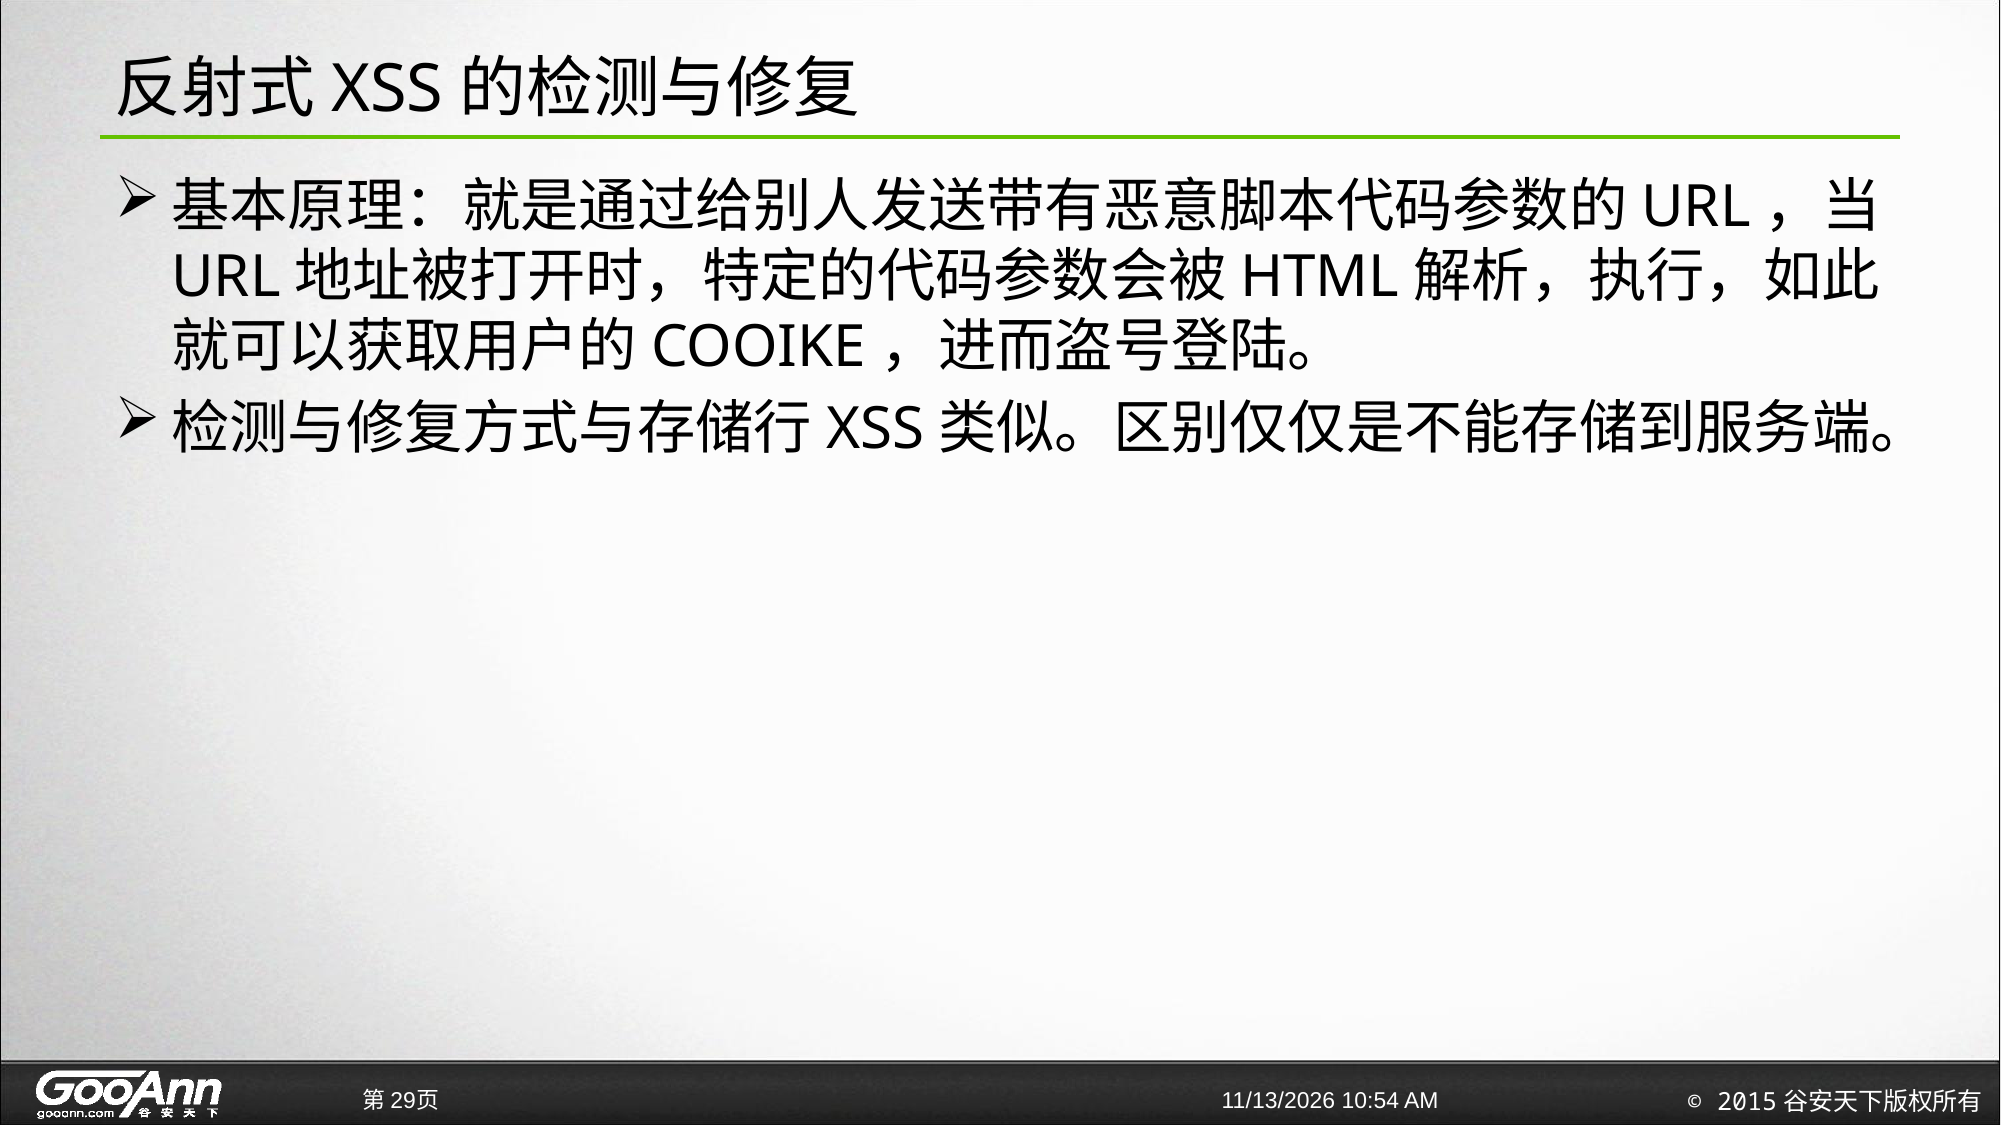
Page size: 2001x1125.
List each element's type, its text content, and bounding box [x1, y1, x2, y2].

picture [0, 0, 2001, 1125]
list 基本原理：就是通过给别人发送带有恶意脚本代码参数的URL，当URL地址被打开时，特定的代码参数会被HTML解析，执行，如此就可以获取用户的COOIKE，进而盗号登陆。 检测与修复方式与存储行XSS类似。区别仅仅是不能存储到服务端。 [99, 160, 1900, 1005]
title 反射式XSS的检测与修复 [99, 45, 1900, 126]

________

(Request)
Copy every entry word for word, but omit the pictures.

(Output for this exercise)
Page size: 2001x1125.
List each element's type, its text content, and bounding box [x1, y1, x2, y2].

picture [0, 0, 2001, 1125]
list 基本原理：就是通过给别人发送带有恶意脚本代码参数的URL，当URL地址被打开时，特定的代码参数会被HTML解析，执行，如此就可以获取用户的COOIKE，进而盗号登陆。 检测与修复方式与存储行XSS类似。区别仅仅是不能存储到服务端。 [99, 160, 1900, 1005]
title 反射式XSS的检测与修复 [99, 45, 1900, 126]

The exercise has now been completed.